The International Testing Agency (ITA), managing an independent anti-doping program for the Olympic Winter Games Beijing 2022 on behalf of the International Olympic Committee (IOC), concludes its pre-Games anti-doping program aiming at reinforcing worldwide efforts for doping controls ahead of the Winter Games. The over 5’400 recommendations issued by the ITA Beijing 2022 Pre-Games Expert Group were implemented at a high rate of 80%.


The opening ceremony of Beijing 2022 may mark the start of the event's competitions, but anti-doping efforts to keep the Winter Games fair and clean began months before athletes travelled to China. Next to preparing for the Games-time anti-doping program, the ITA Beijing 2022 Pre-Games Expert Group consisting of independent ITA specialists, six experts from International Olympic Winter Federations (IFs) and National Anti-Doping Organisations (NADOs) as well as an athlete representative undertook an extensive risk assessment on potentially participating athletes while the Olympic Games Tokyo 2020 were still ongoing. The result of this risk assessment, over 5’400 testing recommendations for individual athletes and teams, were shared with the 7 Winter IFs and concerned NADOs in September 2021.
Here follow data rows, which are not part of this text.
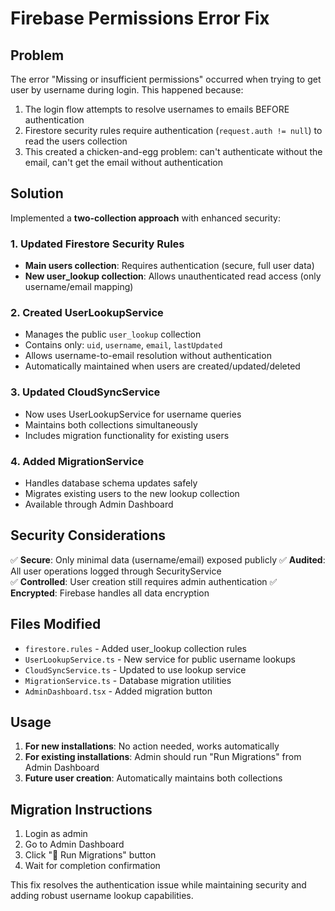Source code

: # Firebase Permissions Error Fix

## Problem
The error "Missing or insufficient permissions" occurred when trying to get user by username during login. This happened because:

1. The login flow attempts to resolve usernames to emails BEFORE authentication
2. Firestore security rules require authentication (`request.auth != null`) to read the users collection
3. This created a chicken-and-egg problem: can't authenticate without the email, can't get the email without authentication

## Solution
Implemented a **two-collection approach** with enhanced security:

### 1. Updated Firestore Security Rules
- **Main users collection**: Requires authentication (secure, full user data)
- **New user_lookup collection**: Allows unauthenticated read access (only username/email mapping)

### 2. Created UserLookupService
- Manages the public `user_lookup` collection
- Contains only: `uid`, `username`, `email`, `lastUpdated`
- Allows username-to-email resolution without authentication
- Automatically maintained when users are created/updated/deleted

### 3. Updated CloudSyncService
- Now uses UserLookupService for username queries
- Maintains both collections simultaneously
- Includes migration functionality for existing users

### 4. Added MigrationService
- Handles database schema updates safely
- Migrates existing users to the new lookup collection
- Available through Admin Dashboard

## Security Considerations
✅ **Secure**: Only minimal data (username/email) exposed publicly
✅ **Audited**: All user operations logged through SecurityService  
✅ **Controlled**: User creation still requires admin authentication
✅ **Encrypted**: Firebase handles all data encryption

## Files Modified
- `firestore.rules` - Added user_lookup collection rules
- `UserLookupService.ts` - New service for public username lookups
- `CloudSyncService.ts` - Updated to use lookup service
- `MigrationService.ts` - Database migration utilities
- `AdminDashboard.tsx` - Added migration button

## Usage
1. **For new installations**: No action needed, works automatically
2. **For existing installations**: Admin should run "Run Migrations" from Admin Dashboard
3. **Future user creation**: Automatically maintains both collections

## Migration Instructions
1. Login as admin
2. Go to Admin Dashboard
3. Click "🔄 Run Migrations" button
4. Wait for completion confirmation

This fix resolves the authentication issue while maintaining security and adding robust username lookup capabilities.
These recommendations supported the ongoing efforts of IFs and NADOs to make sure their athletes were subject to a robust testing program with a complementary layer of intelligence-led and targeted doping control guidance. After issuing its recommendations, the Expert Group continued to monitor the progress of the pre-Games anti-doping efforts and the implementation of the testing recommendations by the concerned anti-doping authorities – both for individual athletes and for the two Winter Olympic team sports ice hockey and curling.


The implementation rate of 80% of the recommendations shows an overall solid effort to test athletes ahead of the Games despite the ongoing Covid-19 pandemic as well as a good collaboration between all involved actors. This result means that 95% of the athletes for whom recommendations were issued have been tested at least once – the remaining athletes are most likely not to participate in the Games as the recommendations were shared ahead of the event for an extended group of athletes before the final qualification processes began.
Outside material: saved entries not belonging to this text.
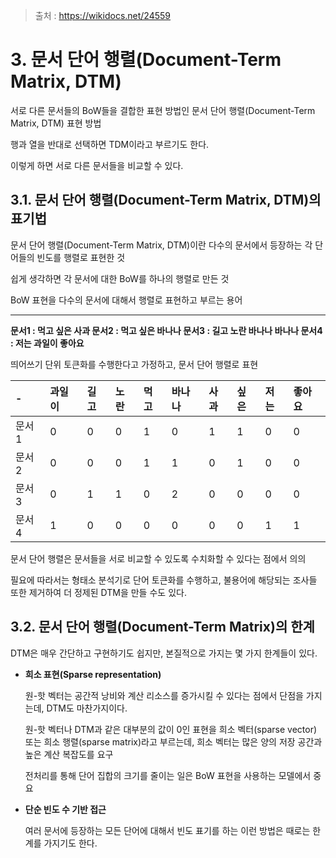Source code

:> 출처 : https://wikidocs.net/24559



# 3. 문서 단어 행렬(Document-Term Matrix, DTM)

서로 다른 문서들의 BoW들을 결합한 표현 방법인 문서 단어 행렬(Document-Term Matrix, DTM) 표현 방법

행과 열을 반대로 선택하면 TDM이라고 부르기도 한다.

이렇게 하면 서로 다른 문서들을 비교할 수 있다.



## 3.1. 문서 단어 행렬(Document-Term Matrix, DTM)의 표기법

문서 단어 행렬(Document-Term Matrix, DTM)이란 다수의 문서에서 등장하는 각 단어들의 빈도를 행렬로 표현한 것

쉽게 생각하면 각 문서에 대한 BoW를 하나의 행렬로 만든 것

BoW 표현을 다수의 문서에 대해서 행렬로 표현하고 부르는 용어

---

**문서1 : 먹고 싶은 사과
문서2 : 먹고 싶은 바나나
문서3 : 길고 노란 바나나 바나나
문서4 : 저는 과일이 좋아요**

띄어쓰기 단위 토큰화를 수행한다고 가정하고, 문서 단어 행렬로 표현

| -     | 과일이 | 길고 | 노란 | 먹고 | 바나나 | 사과 | 싶은 | 저는 | 좋아요 |
| :---- | :----- | :--- | :--- | :--- | :----- | :--- | :--- | :--- | :----- |
| 문서1 | 0      | 0    | 0    | 1    | 0      | 1    | 1    | 0    | 0      |
| 문서2 | 0      | 0    | 0    | 1    | 1      | 0    | 1    | 0    | 0      |
| 문서3 | 0      | 1    | 1    | 0    | 2      | 0    | 0    | 0    | 0      |
| 문서4 | 1      | 0    | 0    | 0    | 0      | 0    | 0    | 1    | 1      |

문서 단어 행렬은 문서들을 서로 비교할 수 있도록 수치화할 수 있다는 점에서 의의

필요에 따라서는 형태소 분석기로 단어 토큰화를 수행하고, 불용어에 해당되는 조사들 또한 제거하여 더 정제된 DTM을 만들 수도 있다.



## 3.**2. 문서 단어 행렬(Document-Term Matrix)의 한계**

DTM은 매우 간단하고 구현하기도 쉽지만, 본질적으로 가지는 몇 가지 한계들이 있다.

* **희소 표현(Sparse representation)**

  원-핫 벡터는 공간적 낭비와 계산 리소스를 증가시킬 수 있다는 점에서 단점을 가지는데, DTM도 마찬가지이다.

  원-핫 벡터나 DTM과 같은 대부분의 값이 0인 표현을 희소 벡터(sparse vector) 또는 희소 행렬(sparse matrix)라고 부르는데, 희소 벡터는 많은 양의 저장 공간과 높은 계산 복잡도를 요구

  전처리를 통해 단어 집합의 크기를 줄이는 일은 BoW 표현을 사용하는 모델에서 중요

* **단순 빈도 수 기반 접근**

  여러 문서에 등장하는 모든 단어에 대해서 빈도 표기를 하는 이런 방법은 때로는 한계를 가지기도 한다.

  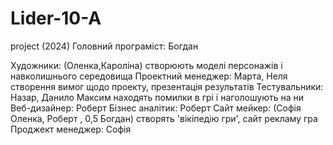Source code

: # Lider-10-A
project (2024)
Головний програміст: Богдан

Художники: (Оленка,Кароліна) створюють моделі персонажів і навколишнього середовища 
Проектний менеджер: Марта, Неля  створення вимог щодо проекту, презентація результатів
Тестувальники: Назар, Данило Максим находять помилки в грі і наголошують на ни
Веб-дизайнер: Роберт
Бізнес аналітик: Роберт
Сайт мейкер: (Софія Оленка, Роберт , 0,5 Богдан) створять 'вікіпедію гри', сайт рекламу гра
Проджект менеджер: Софія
“These pre-Games efforts led by the ITA in cooperation with all concerned anti-doping organisations and with the support of the World Anti-Doping Agency happen during a higher risk period for doping offences: in the run-up to the Winter Games”, says ITA Director General Benjamin Cohen. “This is why the recommendations issued by the ITA Beijing 2022 Pre-Games Expert Group offer additional independent reference on who to test to avoid as much as possible any blind spots and to work towards robust testing efforts together to ensure fair play and the protection of athletes for Beijing 2022. Any gap identified by the Expert Group in the lead up to the Games is signalled to our team on-site in China and will be integrated into our testing plan. As the ITA has already started its Games-time anti-doping program, I wish to thank all committed organisations – International Olympic Winter Federations and NADOs – for their collaboration during this first and crucial phase of the anti-doping program for Beijing 2022.”
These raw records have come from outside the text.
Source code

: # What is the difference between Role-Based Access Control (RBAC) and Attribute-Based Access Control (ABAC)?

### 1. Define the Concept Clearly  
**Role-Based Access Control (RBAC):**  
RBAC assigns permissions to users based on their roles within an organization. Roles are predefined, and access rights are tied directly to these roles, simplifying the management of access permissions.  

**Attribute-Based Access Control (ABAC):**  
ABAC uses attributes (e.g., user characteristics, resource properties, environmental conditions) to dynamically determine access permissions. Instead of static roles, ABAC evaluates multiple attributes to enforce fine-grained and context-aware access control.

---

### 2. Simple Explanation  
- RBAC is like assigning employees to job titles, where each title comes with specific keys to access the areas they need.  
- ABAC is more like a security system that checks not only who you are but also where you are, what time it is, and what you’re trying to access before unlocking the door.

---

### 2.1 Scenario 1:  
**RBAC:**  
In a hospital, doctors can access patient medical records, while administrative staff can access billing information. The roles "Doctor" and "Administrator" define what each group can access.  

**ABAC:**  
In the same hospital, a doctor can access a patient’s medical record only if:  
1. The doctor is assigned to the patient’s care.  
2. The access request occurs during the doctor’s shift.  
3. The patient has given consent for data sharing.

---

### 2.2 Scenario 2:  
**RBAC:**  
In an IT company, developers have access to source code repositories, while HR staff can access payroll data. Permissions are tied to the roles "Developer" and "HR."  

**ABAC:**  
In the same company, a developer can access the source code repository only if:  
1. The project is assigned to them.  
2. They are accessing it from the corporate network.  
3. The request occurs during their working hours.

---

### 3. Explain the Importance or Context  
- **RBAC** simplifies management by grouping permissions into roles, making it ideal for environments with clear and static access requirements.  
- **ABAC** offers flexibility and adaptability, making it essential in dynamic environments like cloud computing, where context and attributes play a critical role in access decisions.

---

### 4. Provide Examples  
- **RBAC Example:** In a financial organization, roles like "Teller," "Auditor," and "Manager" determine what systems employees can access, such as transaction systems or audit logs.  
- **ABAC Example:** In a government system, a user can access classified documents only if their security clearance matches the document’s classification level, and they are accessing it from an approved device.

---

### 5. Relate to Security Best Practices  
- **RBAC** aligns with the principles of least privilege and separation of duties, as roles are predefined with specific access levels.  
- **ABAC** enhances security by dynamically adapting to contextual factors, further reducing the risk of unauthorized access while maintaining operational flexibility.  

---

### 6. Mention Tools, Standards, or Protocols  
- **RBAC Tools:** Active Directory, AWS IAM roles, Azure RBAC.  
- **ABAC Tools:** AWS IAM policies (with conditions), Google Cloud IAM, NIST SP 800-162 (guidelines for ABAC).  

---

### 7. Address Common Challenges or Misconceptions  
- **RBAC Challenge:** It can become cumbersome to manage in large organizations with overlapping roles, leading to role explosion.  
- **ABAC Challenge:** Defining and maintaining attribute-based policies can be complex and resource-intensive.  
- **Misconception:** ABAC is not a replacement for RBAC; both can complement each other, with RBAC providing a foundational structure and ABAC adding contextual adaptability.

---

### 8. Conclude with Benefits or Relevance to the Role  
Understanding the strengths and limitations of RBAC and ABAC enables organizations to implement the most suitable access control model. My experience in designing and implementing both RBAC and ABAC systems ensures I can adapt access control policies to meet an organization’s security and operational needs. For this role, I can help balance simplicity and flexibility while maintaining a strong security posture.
The risk assessment that served as a basis for the recommendations considered data such as participating countries, risks and history of doping as well as testing statistics in these countries, the physiological profile of the sport, individual data of the athletes, intelligence received, and other relevant factors. The number of recommendations was also related to the size of the delegations, as countries sending more athletes to the Winter Olympics naturally received more test recommendations than countries with smaller groups of athletes.


Next to issuing testing recommendations in the lead-up to the Games, the ITA also invites with the full support of the WADA all anti-doping organisations around the world to store for free the samples they have collected in that period in ITA’s Centralised Long-Term Storage Facility (CLTSF) thanks to a dedicated IOC-fund.

The ITA calls upon all anti-doping organisations to make use of the program and store the samples they collect on Olympians under their authority at the ITA facility on a long-term basis for further analysis.